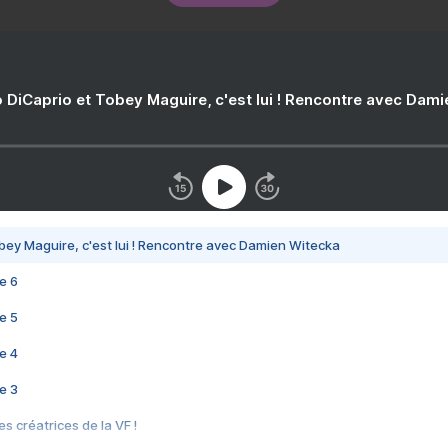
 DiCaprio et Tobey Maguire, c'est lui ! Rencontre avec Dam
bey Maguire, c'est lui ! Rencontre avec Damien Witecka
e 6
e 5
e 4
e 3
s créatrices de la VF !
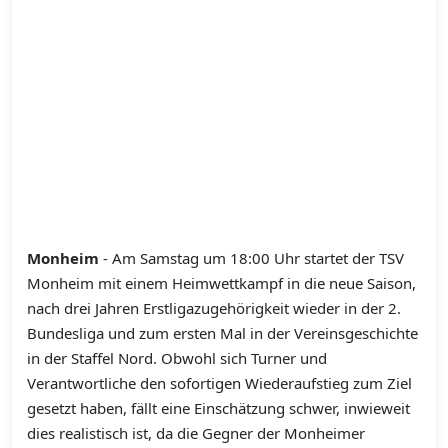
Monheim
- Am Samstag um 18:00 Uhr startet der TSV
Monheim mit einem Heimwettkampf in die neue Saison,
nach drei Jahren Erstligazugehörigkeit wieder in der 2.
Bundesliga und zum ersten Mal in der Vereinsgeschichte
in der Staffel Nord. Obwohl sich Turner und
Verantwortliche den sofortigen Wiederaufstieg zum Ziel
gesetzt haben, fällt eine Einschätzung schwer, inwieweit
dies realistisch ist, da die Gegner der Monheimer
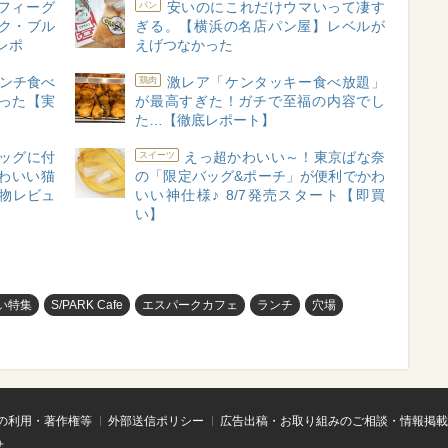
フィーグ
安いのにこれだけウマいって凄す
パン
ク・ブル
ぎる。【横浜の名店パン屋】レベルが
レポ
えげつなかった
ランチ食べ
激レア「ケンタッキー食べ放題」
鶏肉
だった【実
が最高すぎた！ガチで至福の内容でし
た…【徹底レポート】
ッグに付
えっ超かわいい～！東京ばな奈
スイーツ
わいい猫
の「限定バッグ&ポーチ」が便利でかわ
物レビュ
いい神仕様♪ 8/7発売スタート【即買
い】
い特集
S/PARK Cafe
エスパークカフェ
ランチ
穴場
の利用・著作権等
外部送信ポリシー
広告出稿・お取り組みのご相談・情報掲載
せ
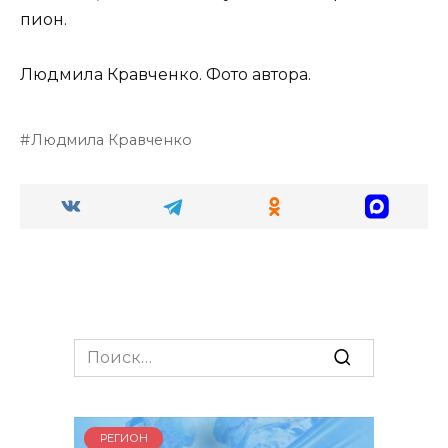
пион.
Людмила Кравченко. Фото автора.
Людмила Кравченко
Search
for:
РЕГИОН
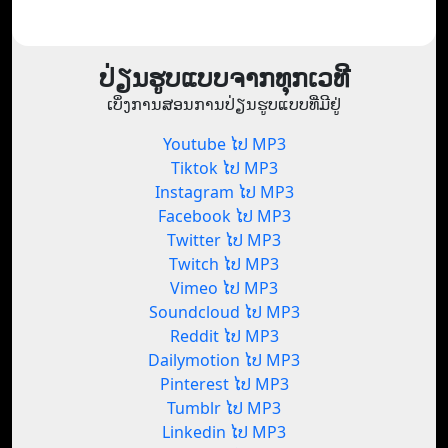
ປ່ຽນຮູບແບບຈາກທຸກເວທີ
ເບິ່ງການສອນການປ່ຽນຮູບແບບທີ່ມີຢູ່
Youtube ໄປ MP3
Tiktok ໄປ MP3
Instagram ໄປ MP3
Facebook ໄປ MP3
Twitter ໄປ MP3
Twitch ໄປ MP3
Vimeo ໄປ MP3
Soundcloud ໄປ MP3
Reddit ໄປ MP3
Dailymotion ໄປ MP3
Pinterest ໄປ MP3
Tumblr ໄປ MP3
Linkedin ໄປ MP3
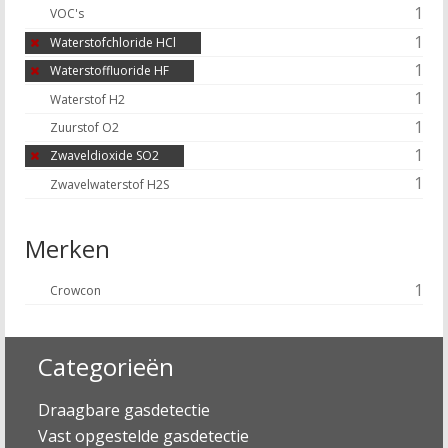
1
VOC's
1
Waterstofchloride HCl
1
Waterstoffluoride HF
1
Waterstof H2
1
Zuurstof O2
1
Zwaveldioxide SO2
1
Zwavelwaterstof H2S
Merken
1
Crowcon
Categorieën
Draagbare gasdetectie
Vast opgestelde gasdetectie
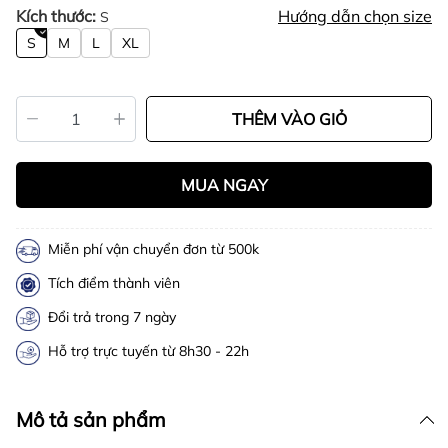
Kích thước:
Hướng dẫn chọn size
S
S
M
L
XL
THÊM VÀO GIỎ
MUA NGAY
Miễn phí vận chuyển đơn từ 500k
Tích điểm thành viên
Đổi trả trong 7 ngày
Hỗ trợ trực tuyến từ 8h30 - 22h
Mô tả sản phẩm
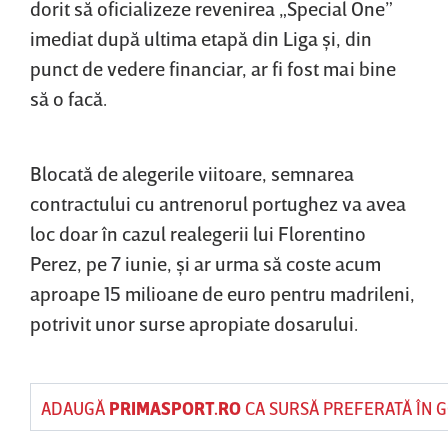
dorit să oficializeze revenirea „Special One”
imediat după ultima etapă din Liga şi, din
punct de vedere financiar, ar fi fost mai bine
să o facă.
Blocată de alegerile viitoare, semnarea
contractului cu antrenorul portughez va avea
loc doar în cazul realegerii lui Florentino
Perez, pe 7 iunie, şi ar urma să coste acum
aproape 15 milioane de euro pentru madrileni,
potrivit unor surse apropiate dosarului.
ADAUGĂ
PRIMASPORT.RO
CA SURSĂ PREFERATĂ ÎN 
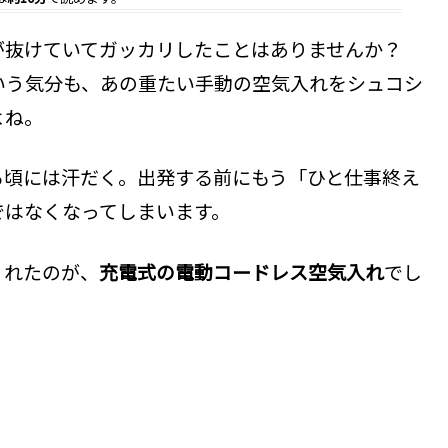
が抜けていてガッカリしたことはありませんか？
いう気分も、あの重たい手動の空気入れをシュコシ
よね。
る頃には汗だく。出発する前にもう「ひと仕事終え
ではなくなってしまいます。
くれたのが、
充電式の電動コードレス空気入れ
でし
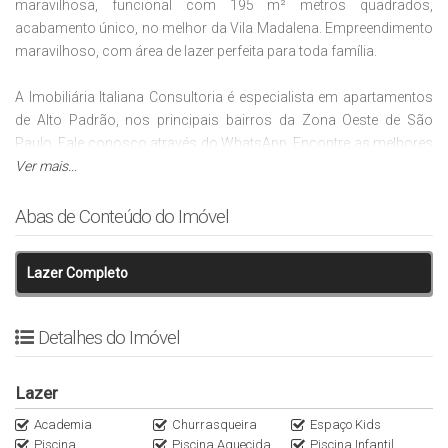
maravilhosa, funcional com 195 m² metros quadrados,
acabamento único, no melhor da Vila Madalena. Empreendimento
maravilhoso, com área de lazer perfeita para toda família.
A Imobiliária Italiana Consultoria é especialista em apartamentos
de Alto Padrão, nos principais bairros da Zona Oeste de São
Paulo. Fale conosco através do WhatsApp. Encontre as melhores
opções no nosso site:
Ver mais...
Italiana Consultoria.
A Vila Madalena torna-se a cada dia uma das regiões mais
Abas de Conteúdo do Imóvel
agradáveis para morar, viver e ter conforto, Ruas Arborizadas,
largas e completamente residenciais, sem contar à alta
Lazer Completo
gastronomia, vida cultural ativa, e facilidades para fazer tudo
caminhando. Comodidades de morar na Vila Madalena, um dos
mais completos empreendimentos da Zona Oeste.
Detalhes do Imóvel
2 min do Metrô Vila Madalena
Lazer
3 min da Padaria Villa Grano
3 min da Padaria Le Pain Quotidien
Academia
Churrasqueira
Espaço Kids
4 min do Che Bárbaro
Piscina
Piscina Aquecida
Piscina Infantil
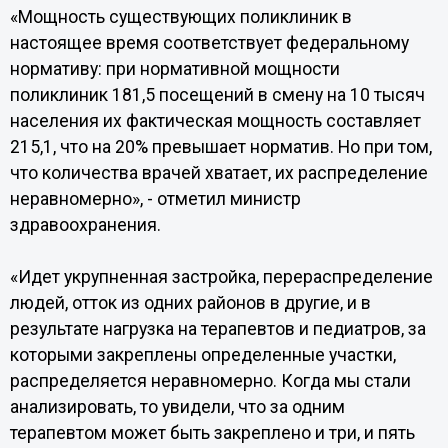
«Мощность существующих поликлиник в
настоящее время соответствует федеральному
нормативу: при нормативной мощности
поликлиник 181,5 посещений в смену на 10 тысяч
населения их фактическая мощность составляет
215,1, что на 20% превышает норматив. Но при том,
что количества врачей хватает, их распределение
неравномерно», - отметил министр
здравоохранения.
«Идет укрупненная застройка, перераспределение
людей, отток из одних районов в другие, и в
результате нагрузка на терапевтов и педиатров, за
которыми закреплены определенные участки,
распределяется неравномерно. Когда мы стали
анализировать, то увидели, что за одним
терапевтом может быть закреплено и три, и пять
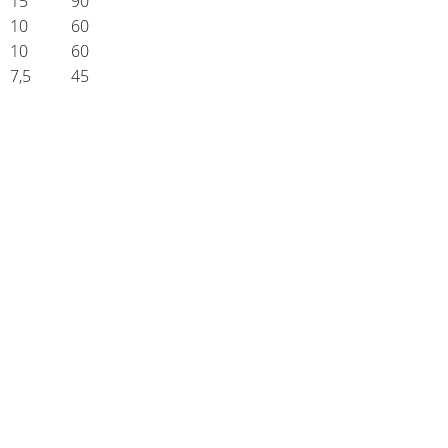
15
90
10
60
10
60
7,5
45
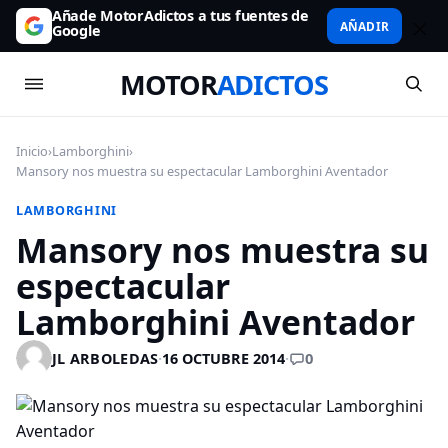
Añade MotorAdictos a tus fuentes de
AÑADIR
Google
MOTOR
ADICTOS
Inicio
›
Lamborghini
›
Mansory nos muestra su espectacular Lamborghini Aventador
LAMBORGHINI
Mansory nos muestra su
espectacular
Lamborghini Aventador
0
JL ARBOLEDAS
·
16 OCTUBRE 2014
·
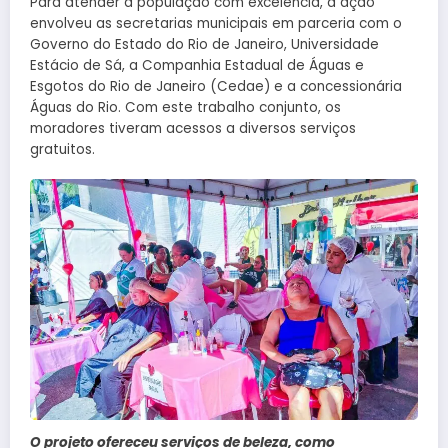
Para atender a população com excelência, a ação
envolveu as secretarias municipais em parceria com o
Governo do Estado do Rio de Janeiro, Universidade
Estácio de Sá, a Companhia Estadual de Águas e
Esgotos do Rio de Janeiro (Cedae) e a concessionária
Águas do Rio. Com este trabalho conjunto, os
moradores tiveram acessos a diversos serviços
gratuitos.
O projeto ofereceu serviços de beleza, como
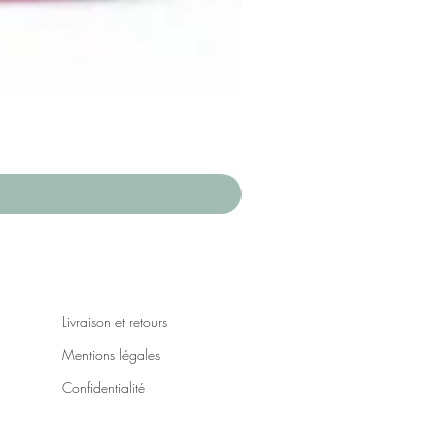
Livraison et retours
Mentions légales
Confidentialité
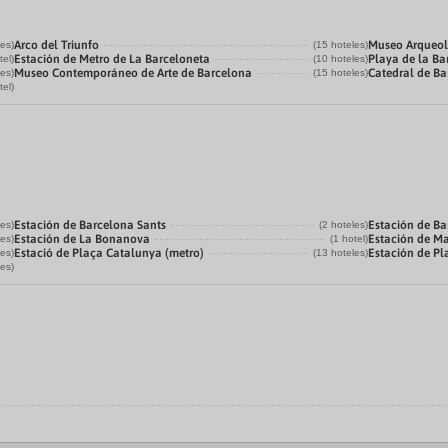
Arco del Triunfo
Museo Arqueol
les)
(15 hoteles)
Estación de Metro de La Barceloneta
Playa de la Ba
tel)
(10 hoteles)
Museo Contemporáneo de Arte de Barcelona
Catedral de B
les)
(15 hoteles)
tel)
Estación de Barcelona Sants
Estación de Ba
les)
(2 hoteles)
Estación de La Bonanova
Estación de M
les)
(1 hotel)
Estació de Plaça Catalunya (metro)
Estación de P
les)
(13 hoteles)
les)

##########

• **Your assignment**: Repeat the text of every record above word for word, leaving the pictures out of your answer.

• **Written solution**:
 DiCaprio et Tobey Maguire, c'est lui ! Rencontre avec Dam
bey Maguire, c'est lui ! Rencontre avec Damien Witecka
e 6
e 5
e 4
e 3
s créatrices de la VF !
Monheim
- Am Samstag um 18:00 Uhr startet der TSV
Monheim mit einem Heimwettkampf in die neue Saison,
nach drei Jahren Erstligazugehörigkeit wieder in der 2.
Bundesliga und zum ersten Mal in der Vereinsgeschichte
in der Staffel Nord. Obwohl sich Turner und
Verantwortliche den sofortigen Wiederaufstieg zum Ziel
gesetzt haben, fällt eine Einschätzung schwer, inwieweit
dies realistisch ist, da die Gegner der Monheimer
フィーグ
安いのにこれだけウマいって凄す
パン
ク・ブル
ぎる。【横浜の名店パン屋】レベルが
レポ
えげつなかった
ランチ食べ
激レア「ケンタッキー食べ放題」
鶏肉
だった【実
が最高すぎた！ガチで至福の内容でし
た…【徹底レポート】
ッグに付
えっ超かわいい～！東京ばな奈
スイーツ
わいい猫
の「限定バッグ&ポーチ」が便利でかわ
物レビュ
いい神仕様♪ 8/7発売スタート【即買
い】
い特集
S/PARK Cafe
エスパークカフェ
ランチ
穴場
の利用・著作権等
外部送信ポリシー
広告出稿・お取り組みのご相談・情報掲載
せ
пион.
Людмила Кравченко. Фото автора.
Людмила Кравченко
Search
for:
РЕГИОН
ປ່ຽນຮູບແບບຈາກທຸກເວທີ
ເບິ່ງການສອນການປ່ຽນຮູບແບບທີ່ມີຢູ່
Youtube ໄປ MP3
Tiktok ໄປ MP3
Instagram ໄປ MP3
Facebook ໄປ MP3
Twitter ໄປ MP3
Twitch ໄປ MP3
Vimeo ໄປ MP3
Soundcloud ໄປ MP3
Reddit ໄປ MP3
Dailymotion ໄປ MP3
Pinterest ໄປ MP3
Tumblr ໄປ MP3
Linkedin ໄປ MP3
1
VOC's
1
Waterstofchloride HCl
1
Waterstoffluoride HF
1
Waterstof H2
1
Zuurstof O2
1
Zwaveldioxide SO2
1
Zwavelwaterstof H2S
Merken
1
Crowcon
Categorieën
Draagbare gasdetectie
Vast opgestelde gasdetectie
Kích thước:
Hướng dẫn chọn size
S
S
M
L
XL
THÊM VÀO GIỎ
MUA NGAY
Miễn phí vận chuyển đơn từ 500k
Tích điểm thành viên
Đổi trả trong 7 ngày
Hỗ trợ trực tuyến từ 8h30 - 22h
Mô tả sản phẩm
dorit să oficializeze revenirea „Special One”
imediat după ultima etapă din Liga şi, din
punct de vedere financiar, ar fi fost mai bine
să o facă.
Blocată de alegerile viitoare, semnarea
contractului cu antrenorul portughez va avea
loc doar în cazul realegerii lui Florentino
Perez, pe 7 iunie, şi ar urma să coste acum
aproape 15 milioane de euro pentru madrileni,
potrivit unor surse apropiate dosarului.
ADAUGĂ
PRIMASPORT.RO
CA SURSĂ PREFERATĂ ÎN 
が抜けていてガッカリしたことはありませんか？
いう気分も、あの重たい手動の空気入れをシュコシ
よね。
る頃には汗だく。出発する前にもう「ひと仕事終え
ではなくなってしまいます。
くれたのが、
充電式の電動コードレス空気入れ
でし
maravilhosa, funcional com 195 m² metros quadrados,
acabamento único, no melhor da Vila Madalena. Empreendimento
maravilhoso, com área de lazer perfeita para toda família.
A Imobiliária Italiana Consultoria é especialista em apartamentos
de Alto Padrão, nos principais bairros da Zona Oeste de São
Paulo. Fale conosco através do WhatsApp. Encontre as melhores
opções no nosso site:
Ver mais...
Italiana Consultoria.
A Vila Madalena torna-se a cada dia uma das regiões mais
Abas de Conteúdo do Imóvel
agradáveis para morar, viver e ter conforto, Ruas Arborizadas,
largas e completamente residenciais, sem contar à alta
Lazer Completo
gastronomia, vida cultural ativa, e facilidades para fazer tudo
caminhando. Comodidades de morar na Vila Madalena, um dos
mais completos empreendimentos da Zona Oeste.
Detalhes do Imóvel
2 min do Metrô Vila Madalena
Lazer
3 min da Padaria Villa Grano
3 min da Padaria Le Pain Quotidien
Academia
Churrasqueira
Espaço Kids
4 min do Che Bárbaro
Piscina
Piscina Aquecida
Piscina Infantil
«Мощность существующих поликлиник в
настоящее время соответствует федеральному
нормативу: при нормативной мощности
поликлиник 181,5 посещений в смену на 10 тысяч
населения их фактическая мощность составляет
215,1, что на 20% превышает норматив. Но при том,
что количества врачей хватает, их распределение
неравномерно», - отметил министр
здравоохранения.
«Идет укрупненная застройка, перераспределение
людей, отток из одних районов в другие, и в
результате нагрузка на терапевтов и педиатров, за
которыми закреплены определенные участки,
распределяется неравномерно. Когда мы стали
анализировать, то увидели, что за одним
терапевтом может быть закреплено и три, и пять
15
90
10
60
10
60
7,5
45
Añade MotorAdictos a tus fuentes de
AÑADIR
Google
MOTOR
ADICTOS
Inicio
›
Lamborghini
›
Mansory nos muestra su espectacular Lamborghini Aventador
LAMBORGHINI
Mansory nos muestra su
espectacular
Lamborghini Aventador
0
JL ARBOLEDAS
·
16 OCTUBRE 2014
·
Para atender a população com excelência, a ação
envolveu as secretarias municipais em parceria com o
Governo do Estado do Rio de Janeiro, Universidade
Estácio de Sá, a Companhia Estadual de Águas e
Esgotos do Rio de Janeiro (Cedae) e a concessionária
Águas do Rio. Com este trabalho conjunto, os
moradores tiveram acessos a diversos serviços
gratuitos.
O projeto ofereceu serviços de beleza, como
Livraison et retours
Mentions légales
Confidentialité
Arco del Triunfo
Museo Arqueol
les)
(15 hoteles)
Estación de Metro de La Barceloneta
Playa de la Ba
tel)
(10 hoteles)
Museo Contemporáneo de Arte de Barcelona
Catedral de B
les)
(15 hoteles)
tel)
Estación de Barcelona Sants
Estación de Ba
les)
(2 hoteles)
Estación de La Bonanova
Estación de M
les)
(1 hotel)
Estació de Plaça Catalunya (metro)
Estación de P
les)
(13 hoteles)
les)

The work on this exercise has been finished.